Das letzte Duell der beiden Teams fand vor fast genau zwölf Jahren statt. In der Saison 2008/2009 war ganz Berlin elektrisiert, Hertha BSC das Stadtgespräch Nummer eins. Die erste Meisterschaft seit 1931 war zum Greifen nah. Trainiert vom aufstrebenden Taktik-Fuchs Lucien Favre verfügte Hertha über den vielleicht besten blau-weißen Kader aller Zeiten. Vor Rückhalt Jaroslav Drobny lehrten die beinharten Verteidiger Josip Simunic und Arne Friedrich den Gegnern regelmäßig das Fürchten, im Mittelfeld diktierten Pal Dardai, Raffael und Cicero das Geschehen, und in der Offensive wirbelte das überragende Torjäger-Duo Marco Pantelic und Andrij Woronin.

Es wird wieder geträumt

Trotz der großen Namen und der noch größeren Träume kam Hertha damals auf der Bielefelder Alm nur zu einem 1:1, verpasste den vorübergehenden Sprung auf Rang eins und verspielte wichtige Punkte auf dem Weg zur Meisterschaft. Am Ende fehlten nur magere sechs Zähler, um die Schale in der Hand zu halten. Näher dran waren die Berliner seitdem nicht mehr.

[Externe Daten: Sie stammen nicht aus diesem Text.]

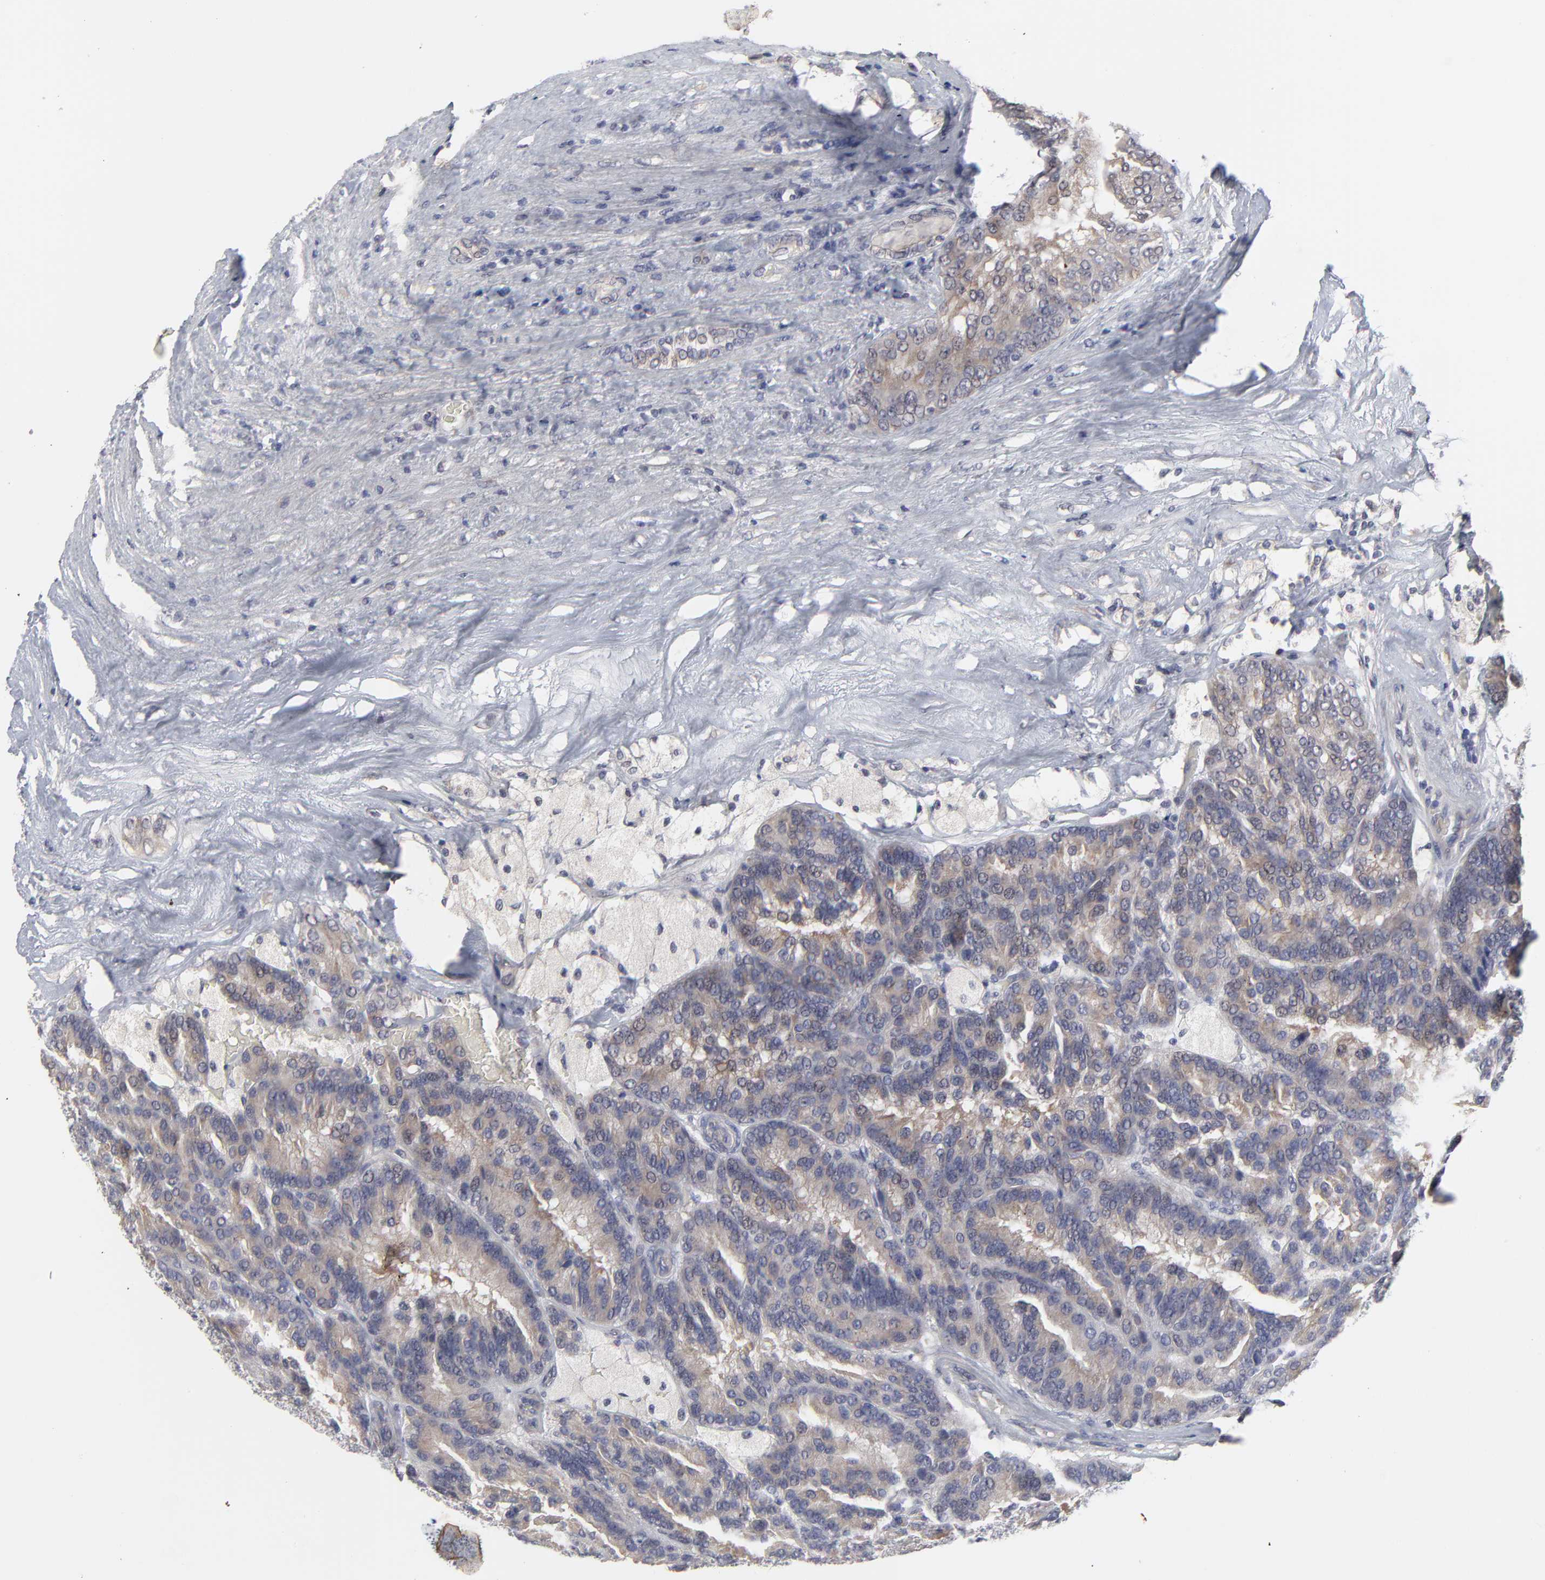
{"staining": {"intensity": "negative", "quantity": "none", "location": "none"}, "tissue": "renal cancer", "cell_type": "Tumor cells", "image_type": "cancer", "snomed": [{"axis": "morphology", "description": "Adenocarcinoma, NOS"}, {"axis": "topography", "description": "Kidney"}], "caption": "A histopathology image of renal adenocarcinoma stained for a protein demonstrates no brown staining in tumor cells.", "gene": "MAGEA10", "patient": {"sex": "male", "age": 46}}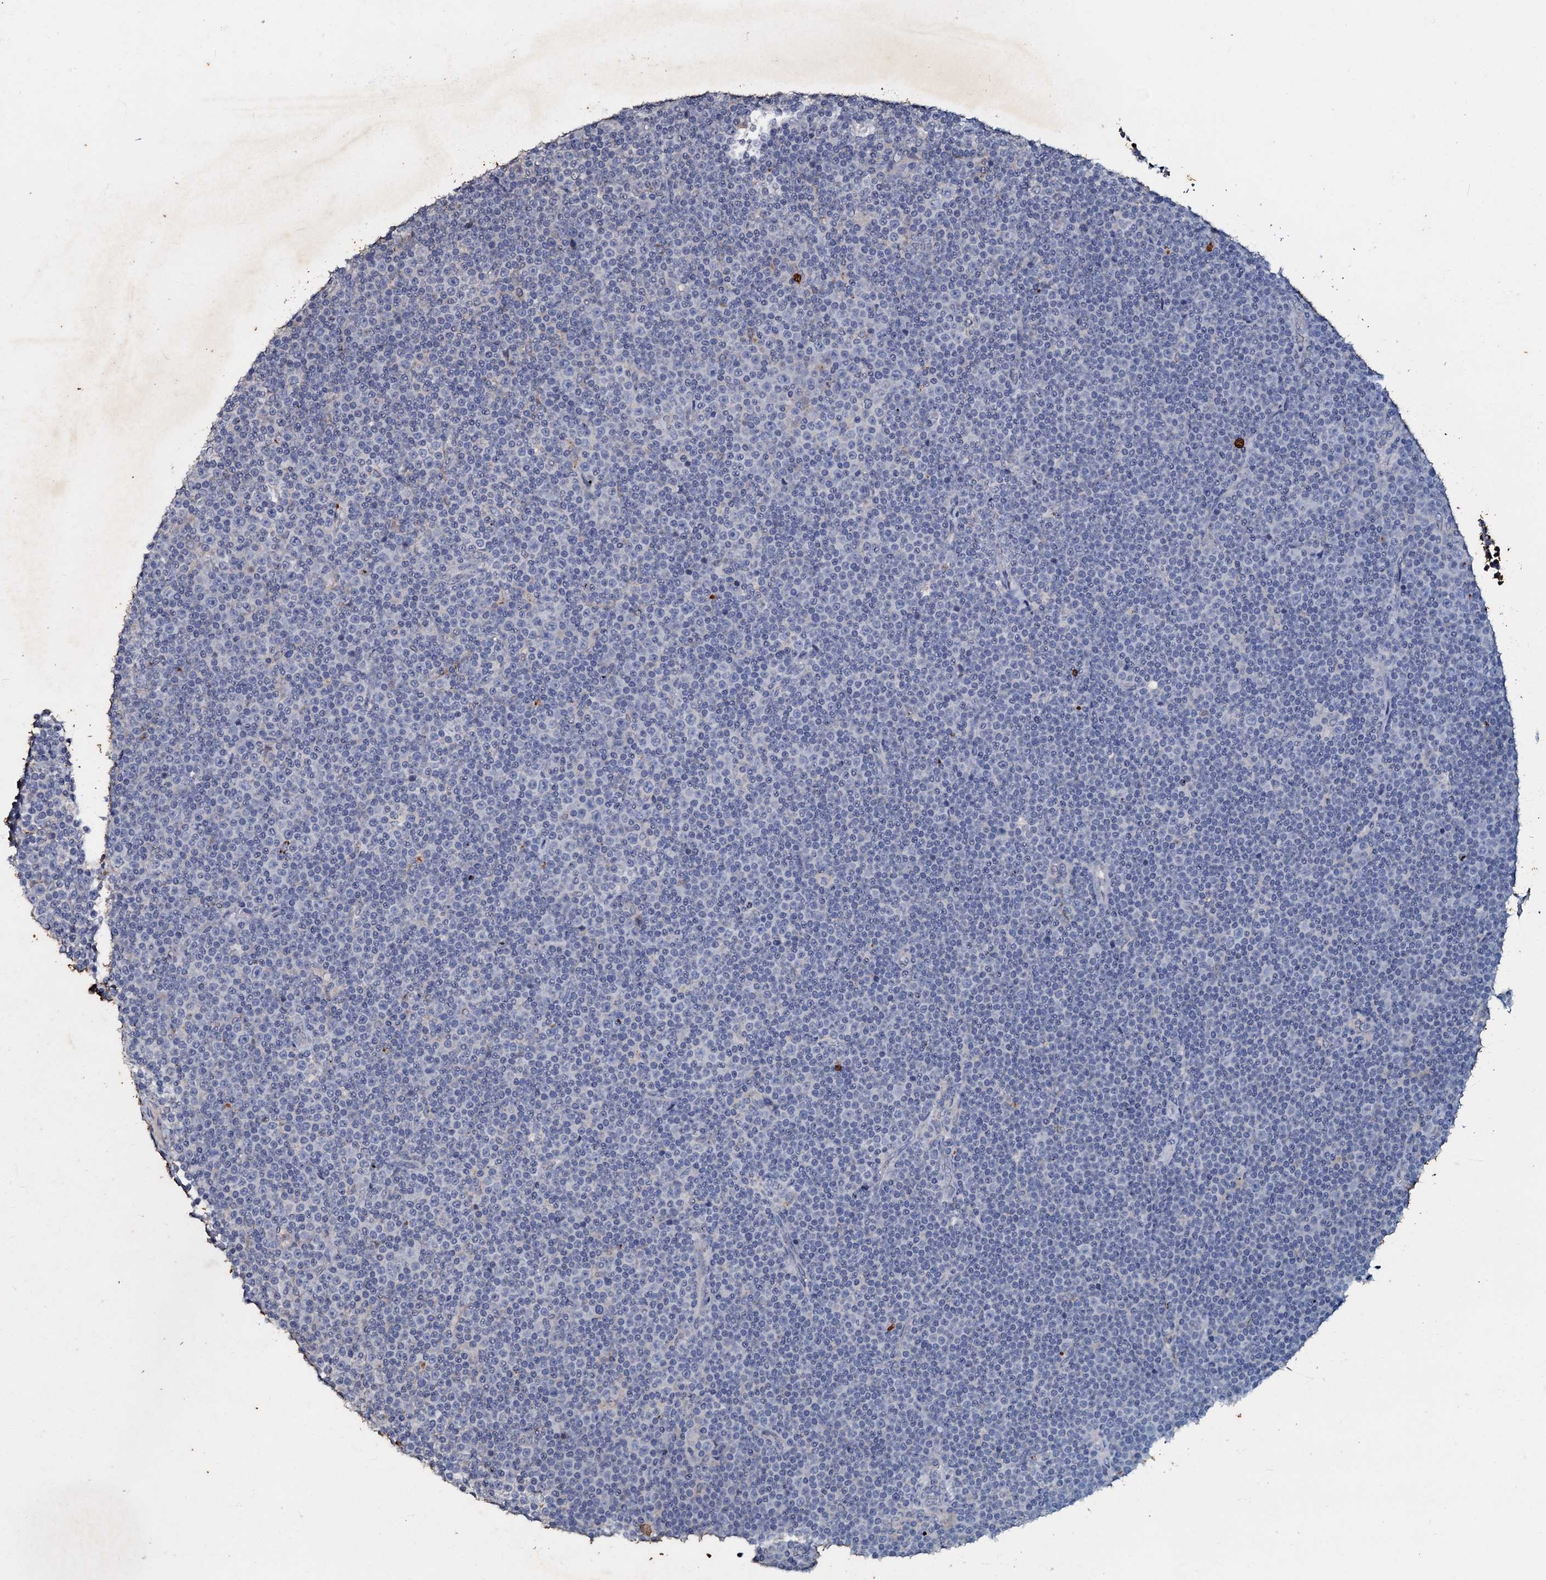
{"staining": {"intensity": "negative", "quantity": "none", "location": "none"}, "tissue": "lymphoma", "cell_type": "Tumor cells", "image_type": "cancer", "snomed": [{"axis": "morphology", "description": "Malignant lymphoma, non-Hodgkin's type, Low grade"}, {"axis": "topography", "description": "Lymph node"}], "caption": "The IHC image has no significant staining in tumor cells of lymphoma tissue.", "gene": "MANSC4", "patient": {"sex": "female", "age": 67}}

Mehr als ein Jahrzehnt und zwei Abstiege später träumt man in Westend wieder von Titeln. Durch die Finanzspritze von Investor Lars Windhorst wurde der Kader massiv aufgemotzt. Anders als damals sollen nicht gestandene Profis die Blau-Weißen nach oben führen, sondern junge talentierte Spieler. Doch trotz des wohl qualitativ besten Kaders seit zwölf Jahren, so richtig in Schwung kommen die Herthaner in dieser Saison noch nicht. Der gelungene Jahrestauftakt mit dem 3:0-Sieg gegen Schalke sorgte nach den dürftigen Aufritten vor Weihnachten lediglich für Erleichterung. „Wir sind mit der Ausbeute nicht zufrieden“, erklärt Labbadia, der weiß, dass nur mit einem Sieg auf der Alm endlich der Anschluss an das obere Tabellendrittel hergestellt werden kann. Ob es gelingt, wird die blau-weiße Reise in die Vergangenheit am Sonntagabend zeigen.